▶

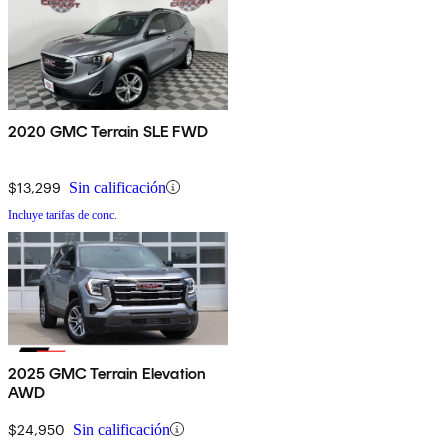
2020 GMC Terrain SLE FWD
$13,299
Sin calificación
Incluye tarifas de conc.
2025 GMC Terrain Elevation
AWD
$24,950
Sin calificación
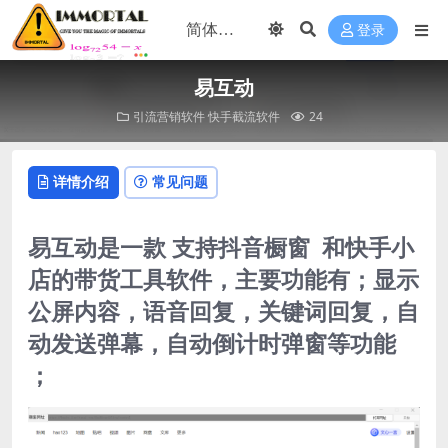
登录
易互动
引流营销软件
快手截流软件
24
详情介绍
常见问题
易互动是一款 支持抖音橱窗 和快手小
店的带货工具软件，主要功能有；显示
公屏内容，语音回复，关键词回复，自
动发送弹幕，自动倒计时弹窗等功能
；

◀
▶

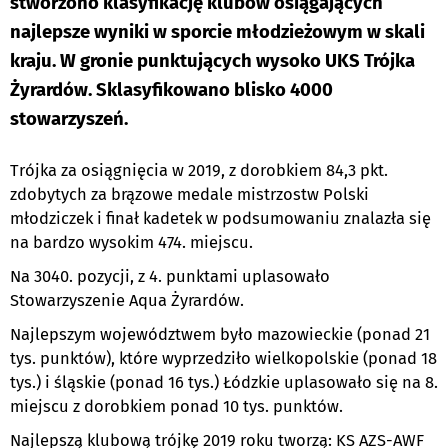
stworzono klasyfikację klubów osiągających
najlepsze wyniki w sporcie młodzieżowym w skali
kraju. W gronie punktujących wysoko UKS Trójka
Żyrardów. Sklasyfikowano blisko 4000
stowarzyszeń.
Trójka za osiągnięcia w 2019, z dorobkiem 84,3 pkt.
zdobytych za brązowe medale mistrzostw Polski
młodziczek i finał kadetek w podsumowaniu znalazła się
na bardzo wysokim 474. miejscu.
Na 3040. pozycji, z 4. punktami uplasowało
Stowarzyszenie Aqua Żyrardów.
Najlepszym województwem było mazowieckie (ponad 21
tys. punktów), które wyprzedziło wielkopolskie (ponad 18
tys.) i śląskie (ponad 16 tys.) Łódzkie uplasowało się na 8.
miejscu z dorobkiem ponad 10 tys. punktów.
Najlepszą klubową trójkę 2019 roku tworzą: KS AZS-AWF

◀
▶

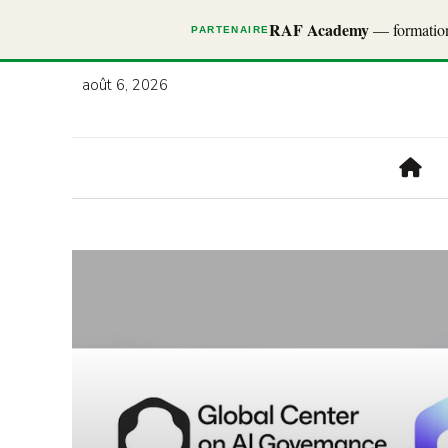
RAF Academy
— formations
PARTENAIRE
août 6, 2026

◀

## Exercise objective
Print exactly the lines of the listing above starting at the line containing "stworzono klasyfikację klubów osiągających" and ending at the line containing "młodziczek i finał", both included.

## Exercise answer
stworzono klasyfikację klubów osiągających
najlepsze wyniki w sporcie młodzieżowym w skali
kraju. W gronie punktujących wysoko UKS Trójka
Żyrardów. Sklasyfikowano blisko 4000
stowarzyszeń.
Trójka za osiągnięcia w 2019, z dorobkiem 84,3 pkt.
zdobytych za brązowe medale mistrzostw Polski
młodziczek i finał kadetek w podsumowaniu znalazła się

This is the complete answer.